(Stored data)
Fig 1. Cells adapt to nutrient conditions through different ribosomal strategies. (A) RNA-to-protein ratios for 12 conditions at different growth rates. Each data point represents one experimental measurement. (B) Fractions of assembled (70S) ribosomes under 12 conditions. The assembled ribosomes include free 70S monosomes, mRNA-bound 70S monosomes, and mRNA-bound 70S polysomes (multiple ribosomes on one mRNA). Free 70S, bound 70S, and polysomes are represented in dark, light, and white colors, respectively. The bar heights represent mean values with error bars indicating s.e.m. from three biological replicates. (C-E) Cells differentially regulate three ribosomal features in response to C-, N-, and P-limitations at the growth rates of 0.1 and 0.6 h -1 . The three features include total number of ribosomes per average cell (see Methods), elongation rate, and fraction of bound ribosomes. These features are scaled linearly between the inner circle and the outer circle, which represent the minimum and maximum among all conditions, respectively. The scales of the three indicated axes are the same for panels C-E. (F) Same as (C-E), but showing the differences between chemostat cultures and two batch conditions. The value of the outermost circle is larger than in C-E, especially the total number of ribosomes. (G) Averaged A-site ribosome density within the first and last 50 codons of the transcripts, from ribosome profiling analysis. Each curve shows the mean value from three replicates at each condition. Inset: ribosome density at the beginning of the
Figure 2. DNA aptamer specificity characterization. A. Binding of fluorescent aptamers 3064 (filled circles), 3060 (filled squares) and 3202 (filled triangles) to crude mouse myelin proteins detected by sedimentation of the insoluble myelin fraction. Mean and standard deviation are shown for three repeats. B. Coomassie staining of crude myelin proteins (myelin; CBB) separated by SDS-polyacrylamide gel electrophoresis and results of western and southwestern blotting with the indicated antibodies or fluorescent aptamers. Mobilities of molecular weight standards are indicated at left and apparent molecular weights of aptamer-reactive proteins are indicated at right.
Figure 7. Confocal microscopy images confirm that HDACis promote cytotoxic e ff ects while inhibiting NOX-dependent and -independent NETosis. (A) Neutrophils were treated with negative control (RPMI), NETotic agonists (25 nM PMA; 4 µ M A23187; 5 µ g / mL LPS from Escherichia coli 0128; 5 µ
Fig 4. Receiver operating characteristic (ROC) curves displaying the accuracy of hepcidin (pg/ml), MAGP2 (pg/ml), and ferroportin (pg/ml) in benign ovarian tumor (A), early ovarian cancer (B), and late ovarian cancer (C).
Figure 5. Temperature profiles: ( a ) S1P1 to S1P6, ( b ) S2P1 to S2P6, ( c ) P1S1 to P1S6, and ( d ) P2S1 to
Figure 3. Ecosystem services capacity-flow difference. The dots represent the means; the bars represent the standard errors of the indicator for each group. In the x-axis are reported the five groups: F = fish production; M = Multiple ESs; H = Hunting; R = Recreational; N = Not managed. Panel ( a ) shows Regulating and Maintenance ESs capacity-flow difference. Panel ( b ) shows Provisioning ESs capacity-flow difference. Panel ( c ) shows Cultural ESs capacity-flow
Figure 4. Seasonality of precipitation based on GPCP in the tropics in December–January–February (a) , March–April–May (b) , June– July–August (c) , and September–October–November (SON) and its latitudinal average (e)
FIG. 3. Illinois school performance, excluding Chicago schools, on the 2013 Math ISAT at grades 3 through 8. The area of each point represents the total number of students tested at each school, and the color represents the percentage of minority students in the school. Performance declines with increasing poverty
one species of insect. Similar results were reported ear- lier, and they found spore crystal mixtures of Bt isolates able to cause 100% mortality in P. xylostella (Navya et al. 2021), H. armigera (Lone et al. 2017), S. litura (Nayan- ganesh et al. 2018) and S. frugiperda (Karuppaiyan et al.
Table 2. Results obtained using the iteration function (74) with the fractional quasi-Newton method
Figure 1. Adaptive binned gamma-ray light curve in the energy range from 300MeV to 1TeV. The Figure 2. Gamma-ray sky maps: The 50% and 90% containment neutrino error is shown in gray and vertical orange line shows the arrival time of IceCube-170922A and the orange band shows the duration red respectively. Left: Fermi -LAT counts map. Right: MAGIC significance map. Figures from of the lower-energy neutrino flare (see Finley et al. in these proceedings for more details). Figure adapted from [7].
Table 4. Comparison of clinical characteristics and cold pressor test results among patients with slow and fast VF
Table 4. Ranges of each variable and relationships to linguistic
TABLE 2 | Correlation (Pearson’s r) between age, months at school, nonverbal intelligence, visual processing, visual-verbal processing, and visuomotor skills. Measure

Task instructions
Repeat each record in full; every line must match exactly.

Response to this task
Fig 1. Cells adapt to nutrient conditions through different ribosomal strategies. (A) RNA-to-protein ratios for 12 conditions at different growth rates. Each data point represents one experimental measurement. (B) Fractions of assembled (70S) ribosomes under 12 conditions. The assembled ribosomes include free 70S monosomes, mRNA-bound 70S monosomes, and mRNA-bound 70S polysomes (multiple ribosomes on one mRNA). Free 70S, bound 70S, and polysomes are represented in dark, light, and white colors, respectively. The bar heights represent mean values with error bars indicating s.e.m. from three biological replicates. (C-E) Cells differentially regulate three ribosomal features in response to C-, N-, and P-limitations at the growth rates of 0.1 and 0.6 h -1 . The three features include total number of ribosomes per average cell (see Methods), elongation rate, and fraction of bound ribosomes. These features are scaled linearly between the inner circle and the outer circle, which represent the minimum and maximum among all conditions, respectively. The scales of the three indicated axes are the same for panels C-E. (F) Same as (C-E), but showing the differences between chemostat cultures and two batch conditions. The value of the outermost circle is larger than in C-E, especially the total number of ribosomes. (G) Averaged A-site ribosome density within the first and last 50 codons of the transcripts, from ribosome profiling analysis. Each curve shows the mean value from three replicates at each condition. Inset: ribosome density at the beginning of the
Figure 2. DNA aptamer specificity characterization. A. Binding of fluorescent aptamers 3064 (filled circles), 3060 (filled squares) and 3202 (filled triangles) to crude mouse myelin proteins detected by sedimentation of the insoluble myelin fraction. Mean and standard deviation are shown for three repeats. B. Coomassie staining of crude myelin proteins (myelin; CBB) separated by SDS-polyacrylamide gel electrophoresis and results of western and southwestern blotting with the indicated antibodies or fluorescent aptamers. Mobilities of molecular weight standards are indicated at left and apparent molecular weights of aptamer-reactive proteins are indicated at right.
Figure 7. Confocal microscopy images confirm that HDACis promote cytotoxic e ff ects while inhibiting NOX-dependent and -independent NETosis. (A) Neutrophils were treated with negative control (RPMI), NETotic agonists (25 nM PMA; 4 µ M A23187; 5 µ g / mL LPS from Escherichia coli 0128; 5 µ
Fig 4. Receiver operating characteristic (ROC) curves displaying the accuracy of hepcidin (pg/ml), MAGP2 (pg/ml), and ferroportin (pg/ml) in benign ovarian tumor (A), early ovarian cancer (B), and late ovarian cancer (C).
Figure 5. Temperature profiles: ( a ) S1P1 to S1P6, ( b ) S2P1 to S2P6, ( c ) P1S1 to P1S6, and ( d ) P2S1 to
Figure 3. Ecosystem services capacity-flow difference. The dots represent the means; the bars represent the standard errors of the indicator for each group. In the x-axis are reported the five groups: F = fish production; M = Multiple ESs; H = Hunting; R = Recreational; N = Not managed. Panel ( a ) shows Regulating and Maintenance ESs capacity-flow difference. Panel ( b ) shows Provisioning ESs capacity-flow difference. Panel ( c ) shows Cultural ESs capacity-flow
Figure 4. Seasonality of precipitation based on GPCP in the tropics in December–January–February (a) , March–April–May (b) , June– July–August (c) , and September–October–November (SON) and its latitudinal average (e)
FIG. 3. Illinois school performance, excluding Chicago schools, on the 2013 Math ISAT at grades 3 through 8. The area of each point represents the total number of students tested at each school, and the color represents the percentage of minority students in the school. Performance declines with increasing poverty
one species of insect. Similar results were reported ear- lier, and they found spore crystal mixtures of Bt isolates able to cause 100% mortality in P. xylostella (Navya et al. 2021), H. armigera (Lone et al. 2017), S. litura (Nayan- ganesh et al. 2018) and S. frugiperda (Karuppaiyan et al.
Table 2. Results obtained using the iteration function (74) with the fractional quasi-Newton method
Figure 1. Adaptive binned gamma-ray light curve in the energy range from 300MeV to 1TeV. The Figure 2. Gamma-ray sky maps: The 50% and 90% containment neutrino error is shown in gray and vertical orange line shows the arrival time of IceCube-170922A and the orange band shows the duration red respectively. Left: Fermi -LAT counts map. Right: MAGIC significance map. Figures from of the lower-energy neutrino flare (see Finley et al. in these proceedings for more details). Figure adapted from [7].
Table 4. Comparison of clinical characteristics and cold pressor test results among patients with slow and fast VF
Table 4. Ranges of each variable and relationships to linguistic
TABLE 2 | Correlation (Pearson’s r) between age, months at school, nonverbal intelligence, visual processing, visual-verbal processing, and visuomotor skills. Measure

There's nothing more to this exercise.